2. A pump comprising a regenerative pumping mechanism which comprises a generally disc-shaped pump rotor mounted on an axial shaft for rotation relative to a stator, and a second rotor mounted on the axial shaft, the pump rotor comprising a first material coated by a second material to produce first and second surfaces each having a series of shaped recesses formed in concentric circles thereon, the pump rotor comprising an axial gas bearing rotor component arranged to cooperate with a gas bearing stator component for controlling an axial running clearance between the pump rotor and the stator and for providing axial support to the second rotor, wherein each of the concentric circles is aligned with a portion of a stator channel formed in a surface of the stator, and wherein a gas flow path extends between an inlet and an outlet of the pump such that the pump rotor divides the gas flow path into sub-flow paths such that gas can flow towards the outlet simultaneously along the second material of both the first and the second surface of the pump rotor, wherein the second material is any one of a nickel PTFE matrix, anodised aluminium, a carbon-based material, or combination thereof.

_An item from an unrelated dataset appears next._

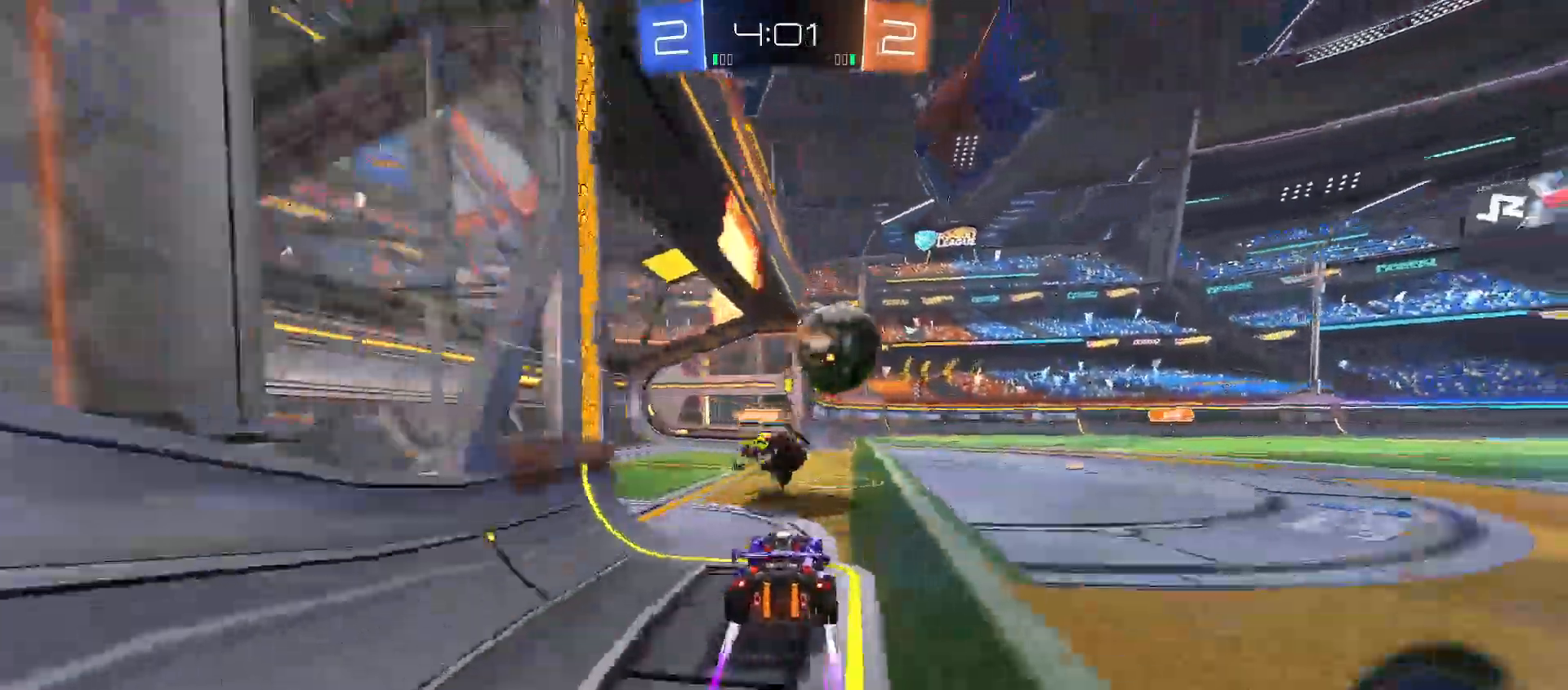
{"buttons": ["R2"], "left_stick": "left", "right_stick": "center", "events": [[167, "left_stick", "right"], [317, "left_stick", "center"], [367, "left_stick", "left"]]}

3. The apparatus according to claim 1 or 2 , wherein the first and second surfaces of the pump rotor are disposed on opposite sides of the pump rotor, and the stator comprises a first stator surface having a first stator channel that faces the pump rotor's first surface and a second stator surface having a second stator channel that faces the pump rotor's second surface, thereby defining the sub-flow paths.
4. The apparatus according to claim 3 , wherein the sub-flow path defined by the first stator channel and the sub-flow path defined by the second stator channel are arranged to pump an equal volume of gas.
5. The apparatus according to claim 3 , wherein the sub-flow path defined by the first stator channel and the sub-flow path defined by the second stator channel are arranged to direct gas in a same radial direction.
6. The apparatus according to claim 5 , wherein the same radial direction comprises a direction from an inner radial position of the pump rotor to an outer radial position.
7. The apparatus as claimed in claim 1 or 2 , wherein the axial running clearance between the pump rotor and the stator affects sealing between adjacent portions of the stator channel.
8. The apparatus according to claim 7 , wherein the axial running clearance is either one of less than 30 μm, less than 20 μm, or approximately 8 μm.
9. The apparatus according to claim 1 , wherein a portion of the axial gas bearing component is in the same plane as the first surface.
10. The apparatus according to claim 1 or 2 , wherein the first and second surfaces are planar.
11. The apparatus according to claim 10 , wherein the first and second surfaces are parallel to one another.
12. The apparatus according to claim 1 or 2 , wherein the pump rotor has a radial axis of symmetry arranged perpendicular to a rotational axis.
13. The apparatus according to claim 1 or 2 , where the carbon-based material is any one of Diamond-like material, or synthetic diamond deposited by chemical vapour deposition.
14. The apparatus according to claim 1 or 2 , wherein the shaped recesses are asymmetric.
15. The apparatus according to claim 14 , wherein each shaped recess has an angled leading edge with respect to a width dimension of the shaped recess.
16. The apparatus according to claim 15 , wherein each shaped recess is arranged so that, during use, gas enters the shaped recess at a first point in the leading portion and exits at a second point in the trailing portion, and wherein the ratio of distance between the first and second point with respect to the width dimension is 0.7:1.Cited by (0)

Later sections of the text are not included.